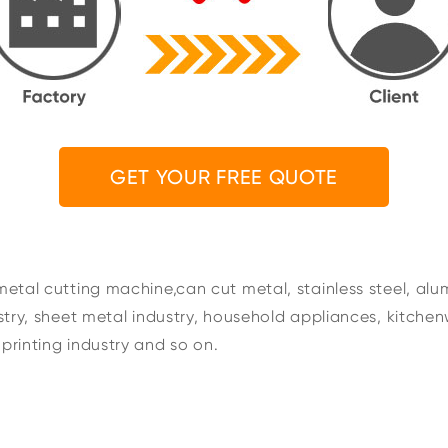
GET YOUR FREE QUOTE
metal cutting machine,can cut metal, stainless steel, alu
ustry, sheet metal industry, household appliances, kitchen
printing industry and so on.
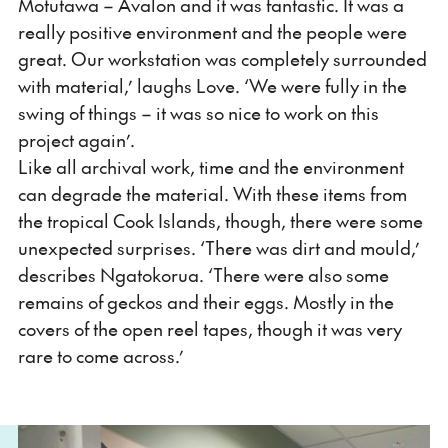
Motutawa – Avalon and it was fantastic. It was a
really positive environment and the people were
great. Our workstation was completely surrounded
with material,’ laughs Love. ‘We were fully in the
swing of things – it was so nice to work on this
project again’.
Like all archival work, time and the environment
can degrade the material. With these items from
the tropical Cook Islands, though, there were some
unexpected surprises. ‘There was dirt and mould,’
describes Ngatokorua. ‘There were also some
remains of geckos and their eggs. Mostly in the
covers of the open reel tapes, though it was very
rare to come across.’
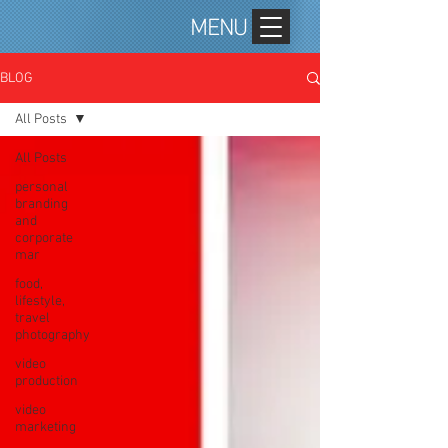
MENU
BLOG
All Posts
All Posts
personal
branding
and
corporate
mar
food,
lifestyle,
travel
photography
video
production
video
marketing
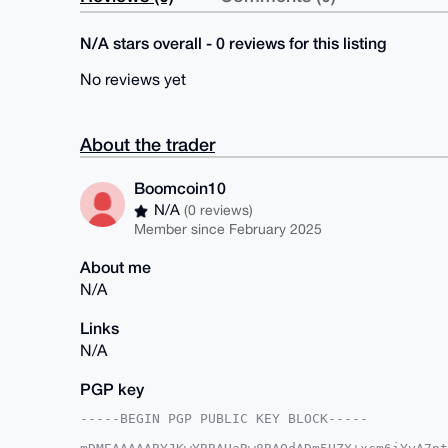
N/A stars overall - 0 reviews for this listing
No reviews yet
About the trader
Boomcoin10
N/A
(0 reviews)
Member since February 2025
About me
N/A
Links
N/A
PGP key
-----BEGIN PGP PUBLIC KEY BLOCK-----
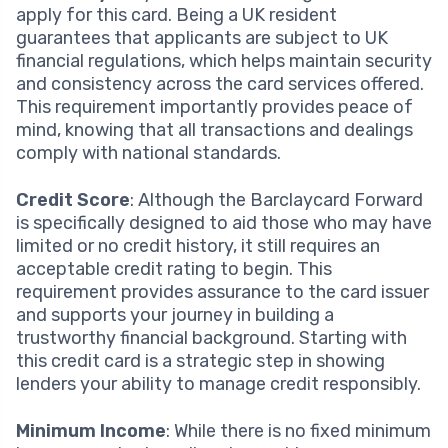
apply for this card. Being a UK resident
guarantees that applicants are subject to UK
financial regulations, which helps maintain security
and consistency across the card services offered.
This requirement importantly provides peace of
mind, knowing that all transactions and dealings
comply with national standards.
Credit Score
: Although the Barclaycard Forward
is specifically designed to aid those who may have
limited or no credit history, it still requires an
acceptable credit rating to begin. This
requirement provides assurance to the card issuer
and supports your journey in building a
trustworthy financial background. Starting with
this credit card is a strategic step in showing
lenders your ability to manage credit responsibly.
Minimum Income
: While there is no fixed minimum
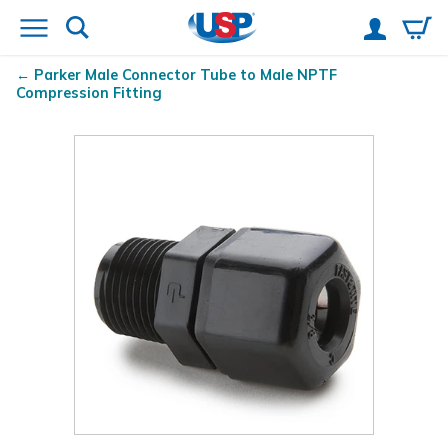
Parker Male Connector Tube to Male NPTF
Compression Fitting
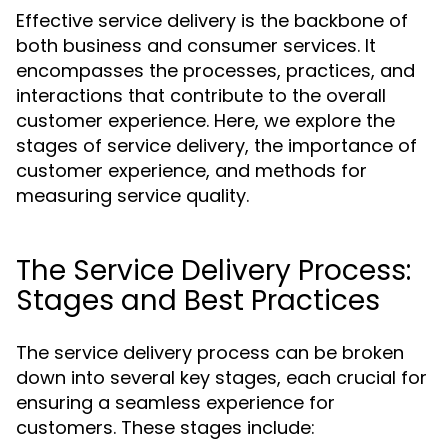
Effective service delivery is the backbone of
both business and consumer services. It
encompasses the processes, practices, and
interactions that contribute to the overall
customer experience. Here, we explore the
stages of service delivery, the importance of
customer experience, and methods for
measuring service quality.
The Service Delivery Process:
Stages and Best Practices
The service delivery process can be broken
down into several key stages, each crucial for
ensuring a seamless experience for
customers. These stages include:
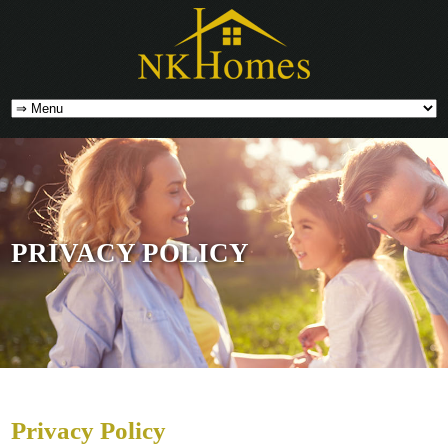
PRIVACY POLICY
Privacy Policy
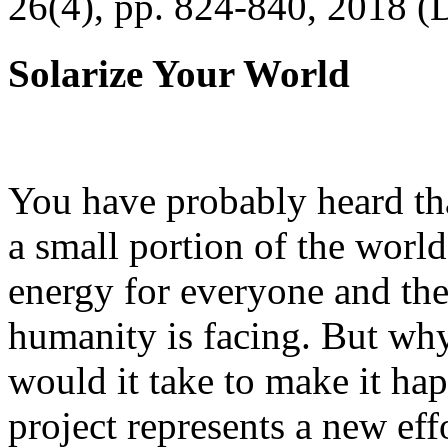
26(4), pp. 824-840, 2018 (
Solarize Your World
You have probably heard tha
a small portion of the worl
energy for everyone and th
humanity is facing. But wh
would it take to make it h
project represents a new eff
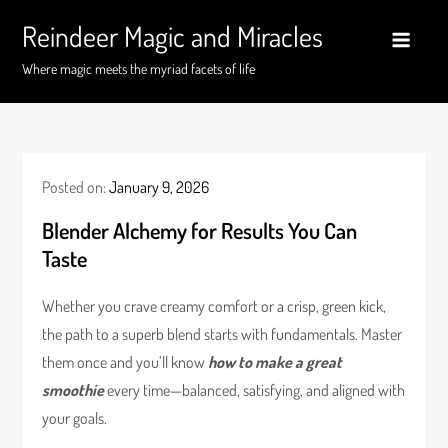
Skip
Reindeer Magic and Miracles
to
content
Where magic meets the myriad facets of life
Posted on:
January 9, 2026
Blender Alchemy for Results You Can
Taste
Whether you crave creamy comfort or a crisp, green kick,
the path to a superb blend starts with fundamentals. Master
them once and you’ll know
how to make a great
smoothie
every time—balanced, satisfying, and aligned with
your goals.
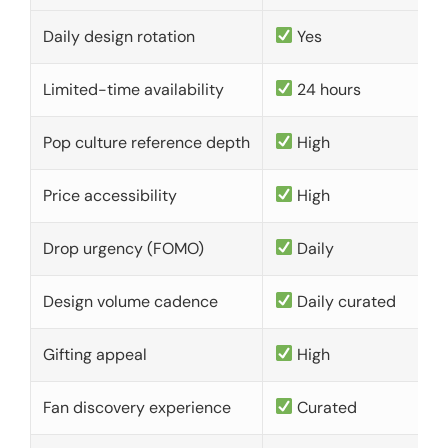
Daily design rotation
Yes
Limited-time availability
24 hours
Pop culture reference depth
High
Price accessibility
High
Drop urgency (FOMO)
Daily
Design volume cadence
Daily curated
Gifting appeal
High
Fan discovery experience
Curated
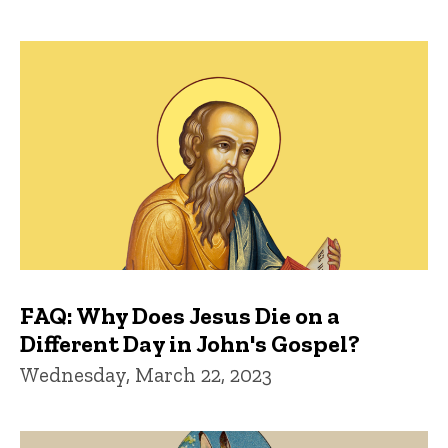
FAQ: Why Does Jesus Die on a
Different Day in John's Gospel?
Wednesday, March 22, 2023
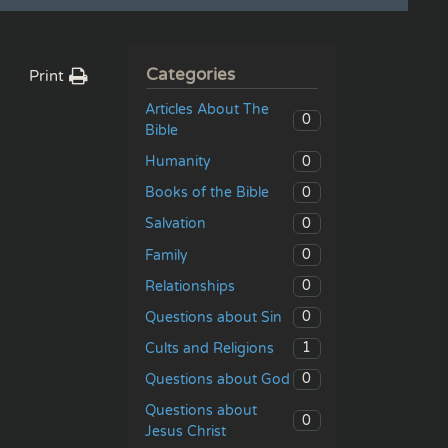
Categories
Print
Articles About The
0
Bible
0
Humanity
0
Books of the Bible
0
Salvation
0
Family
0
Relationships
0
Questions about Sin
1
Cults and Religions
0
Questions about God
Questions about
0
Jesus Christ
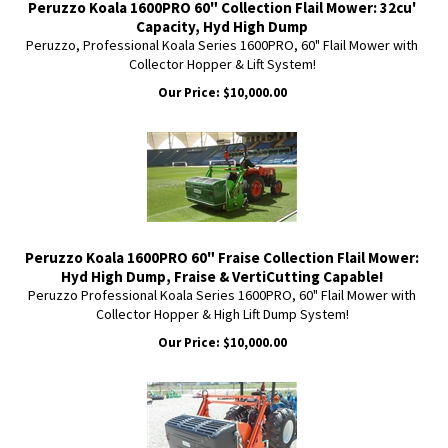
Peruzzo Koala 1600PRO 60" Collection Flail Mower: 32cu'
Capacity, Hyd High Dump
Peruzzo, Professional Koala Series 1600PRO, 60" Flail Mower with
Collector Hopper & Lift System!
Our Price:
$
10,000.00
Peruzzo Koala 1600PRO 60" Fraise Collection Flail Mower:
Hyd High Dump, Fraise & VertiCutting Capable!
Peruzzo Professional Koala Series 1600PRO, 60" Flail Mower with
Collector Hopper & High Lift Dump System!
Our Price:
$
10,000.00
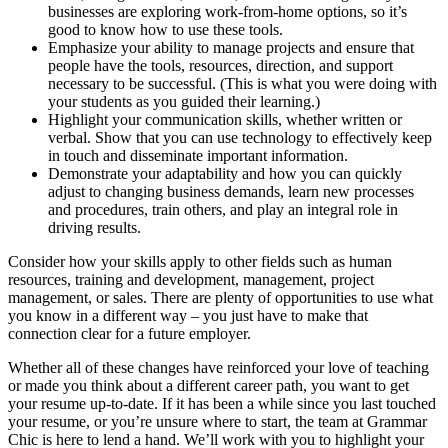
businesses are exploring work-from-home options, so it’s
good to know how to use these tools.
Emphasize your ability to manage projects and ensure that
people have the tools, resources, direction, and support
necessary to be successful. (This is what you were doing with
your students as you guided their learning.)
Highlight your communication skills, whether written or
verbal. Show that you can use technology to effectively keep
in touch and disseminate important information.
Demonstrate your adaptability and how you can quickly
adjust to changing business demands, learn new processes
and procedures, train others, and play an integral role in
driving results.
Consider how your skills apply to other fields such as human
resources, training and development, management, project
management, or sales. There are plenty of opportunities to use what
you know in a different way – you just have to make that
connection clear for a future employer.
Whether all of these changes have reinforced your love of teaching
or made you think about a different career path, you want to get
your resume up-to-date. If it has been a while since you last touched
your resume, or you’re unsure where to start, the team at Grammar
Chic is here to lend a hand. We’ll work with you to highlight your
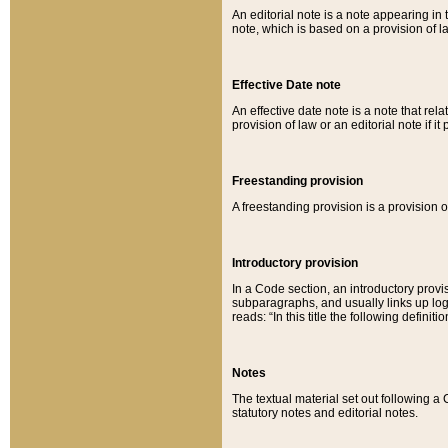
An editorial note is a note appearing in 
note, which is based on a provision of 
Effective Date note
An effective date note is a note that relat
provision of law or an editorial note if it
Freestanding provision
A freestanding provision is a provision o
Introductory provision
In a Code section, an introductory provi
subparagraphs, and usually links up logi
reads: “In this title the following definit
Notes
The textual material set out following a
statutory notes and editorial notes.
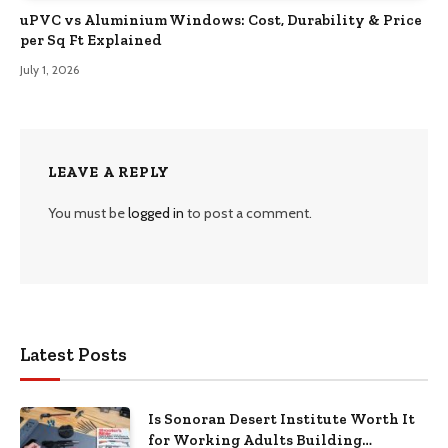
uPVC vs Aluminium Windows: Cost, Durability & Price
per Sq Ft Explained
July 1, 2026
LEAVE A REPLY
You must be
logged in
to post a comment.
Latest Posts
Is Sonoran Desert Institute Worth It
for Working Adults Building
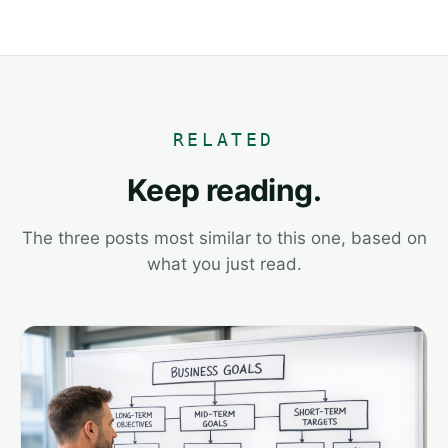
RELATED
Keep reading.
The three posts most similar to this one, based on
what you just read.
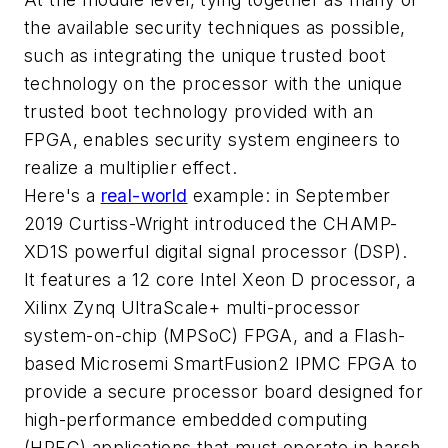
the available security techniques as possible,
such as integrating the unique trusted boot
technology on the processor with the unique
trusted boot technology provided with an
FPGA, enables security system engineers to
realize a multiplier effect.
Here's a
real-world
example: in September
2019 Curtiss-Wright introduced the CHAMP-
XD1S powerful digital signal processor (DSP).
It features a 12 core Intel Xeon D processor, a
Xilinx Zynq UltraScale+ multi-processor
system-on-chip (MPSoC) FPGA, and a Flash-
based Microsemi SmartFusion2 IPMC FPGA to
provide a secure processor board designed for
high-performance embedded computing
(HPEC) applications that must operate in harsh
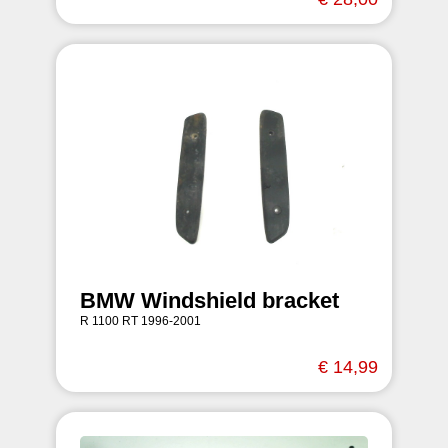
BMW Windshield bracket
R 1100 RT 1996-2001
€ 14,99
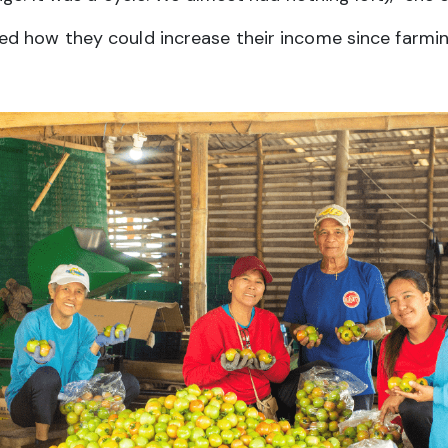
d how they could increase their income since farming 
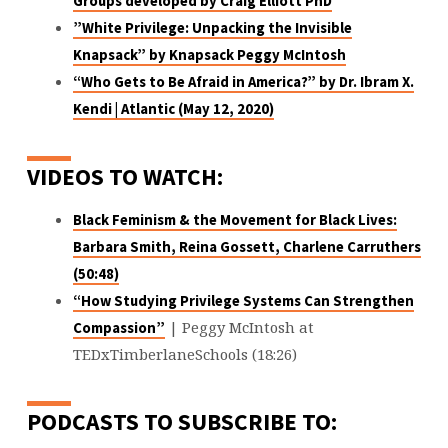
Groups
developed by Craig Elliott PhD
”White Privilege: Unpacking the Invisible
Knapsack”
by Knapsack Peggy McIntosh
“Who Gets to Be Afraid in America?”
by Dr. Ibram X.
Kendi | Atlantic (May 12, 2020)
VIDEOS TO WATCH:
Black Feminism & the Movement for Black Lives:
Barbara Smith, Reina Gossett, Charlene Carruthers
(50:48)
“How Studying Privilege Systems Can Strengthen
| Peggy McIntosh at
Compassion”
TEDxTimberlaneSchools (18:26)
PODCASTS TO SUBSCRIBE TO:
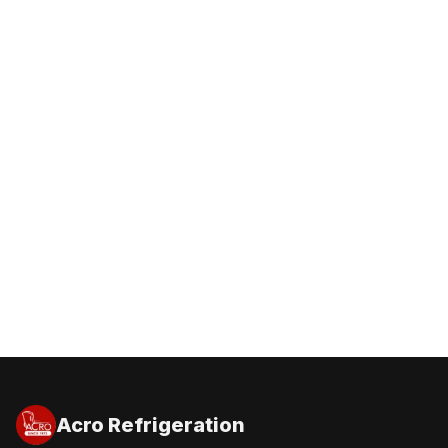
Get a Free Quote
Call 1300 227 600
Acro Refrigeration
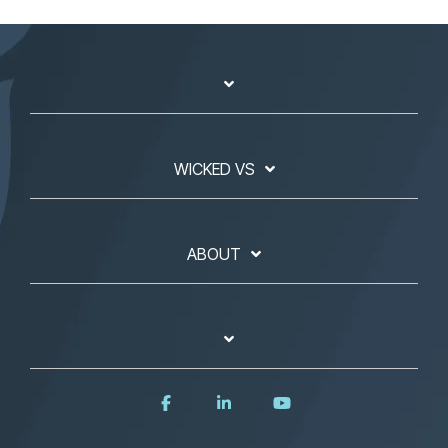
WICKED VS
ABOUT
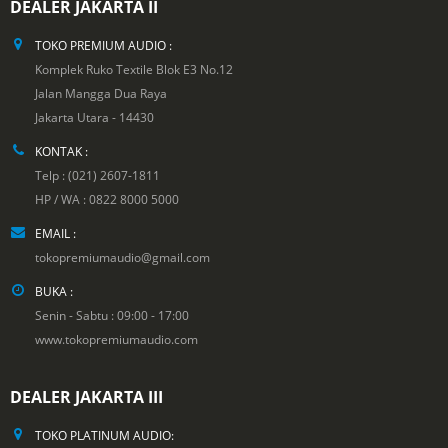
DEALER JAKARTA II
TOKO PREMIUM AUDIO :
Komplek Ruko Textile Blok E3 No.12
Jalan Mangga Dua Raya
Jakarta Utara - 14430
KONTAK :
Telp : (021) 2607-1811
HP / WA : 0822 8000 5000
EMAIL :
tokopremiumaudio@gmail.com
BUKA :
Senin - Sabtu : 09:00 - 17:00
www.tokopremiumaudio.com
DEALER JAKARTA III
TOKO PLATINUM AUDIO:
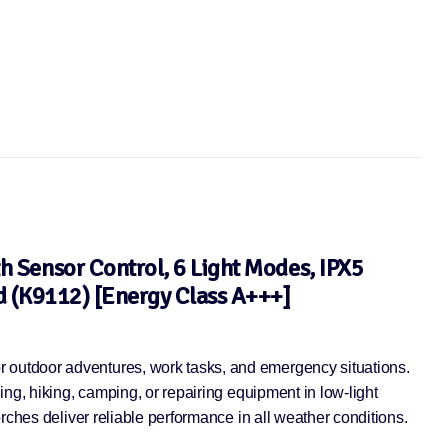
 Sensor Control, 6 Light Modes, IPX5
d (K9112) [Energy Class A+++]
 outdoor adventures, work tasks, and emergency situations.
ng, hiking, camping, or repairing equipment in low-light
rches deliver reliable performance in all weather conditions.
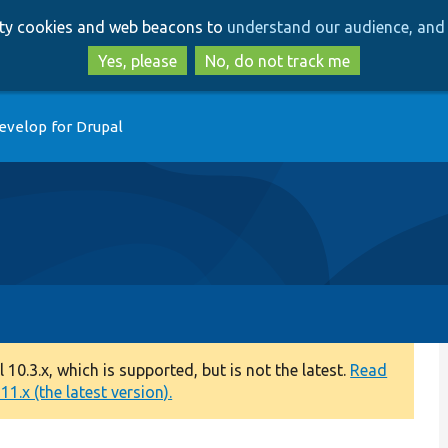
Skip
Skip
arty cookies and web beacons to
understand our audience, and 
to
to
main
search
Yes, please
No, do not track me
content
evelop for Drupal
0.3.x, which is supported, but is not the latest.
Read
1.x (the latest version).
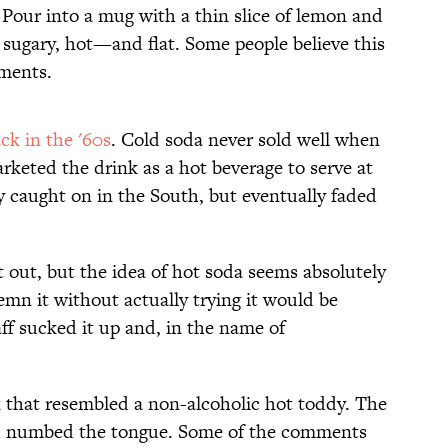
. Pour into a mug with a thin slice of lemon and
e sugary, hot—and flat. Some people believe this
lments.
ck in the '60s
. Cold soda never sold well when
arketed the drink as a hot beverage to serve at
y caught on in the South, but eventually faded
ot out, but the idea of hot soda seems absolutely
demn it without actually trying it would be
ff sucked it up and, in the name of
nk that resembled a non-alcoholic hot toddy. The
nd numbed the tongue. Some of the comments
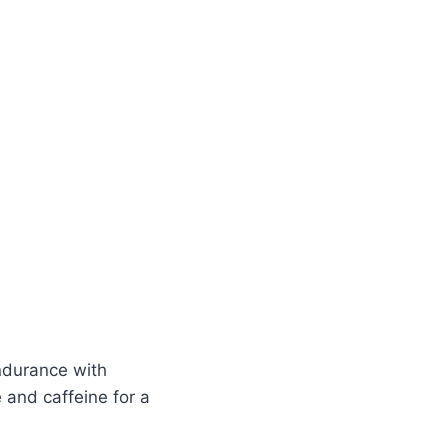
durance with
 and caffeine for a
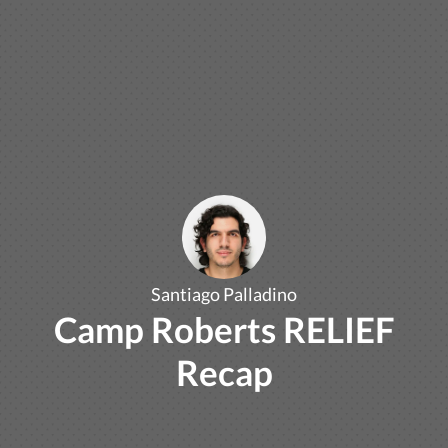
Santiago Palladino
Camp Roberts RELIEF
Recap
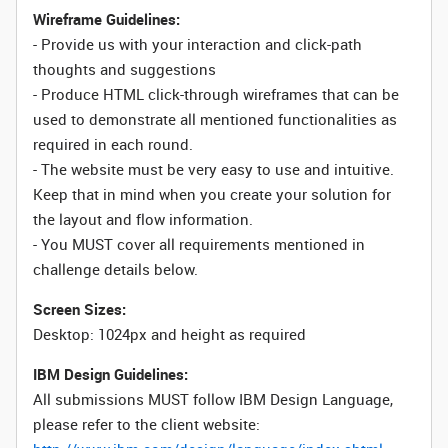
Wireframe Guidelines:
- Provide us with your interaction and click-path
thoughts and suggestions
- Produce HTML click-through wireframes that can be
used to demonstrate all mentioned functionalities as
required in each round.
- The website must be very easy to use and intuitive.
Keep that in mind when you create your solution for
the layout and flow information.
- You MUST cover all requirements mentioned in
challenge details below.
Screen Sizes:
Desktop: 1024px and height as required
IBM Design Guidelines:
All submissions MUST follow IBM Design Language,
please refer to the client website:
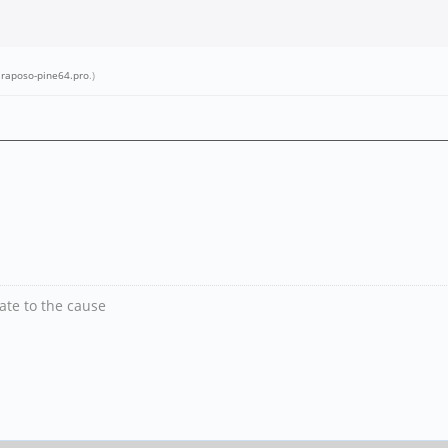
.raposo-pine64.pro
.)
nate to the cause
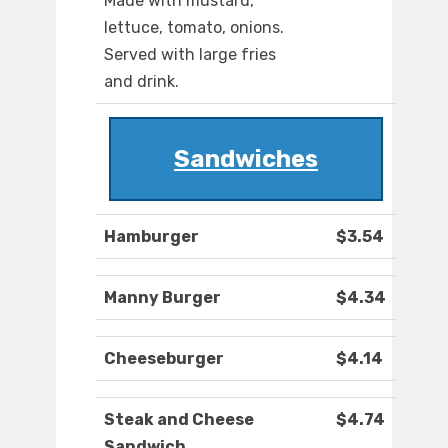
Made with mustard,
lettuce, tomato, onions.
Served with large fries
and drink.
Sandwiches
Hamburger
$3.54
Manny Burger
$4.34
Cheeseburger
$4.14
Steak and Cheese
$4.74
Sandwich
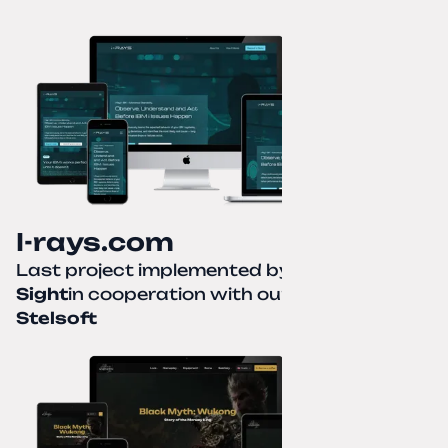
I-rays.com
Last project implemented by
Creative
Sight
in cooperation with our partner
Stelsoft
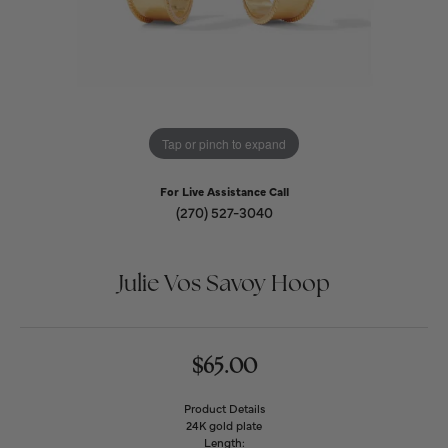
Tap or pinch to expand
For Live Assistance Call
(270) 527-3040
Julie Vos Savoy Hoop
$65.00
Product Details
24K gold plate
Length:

Problem description: Within the listing above, the lines starting at the one containing "nd numbed the tongue. Some of the comments" and ending at the one containing "thoughts and suggestions" are to be returned exactly. Omit the pictures.

Written solution:
nd numbed the tongue. Some of the comments
durance with
 and caffeine for a
Santiago Palladino
Camp Roberts RELIEF
Recap
Wireframe Guidelines:
- Provide us with your interaction and click-path
thoughts and suggestions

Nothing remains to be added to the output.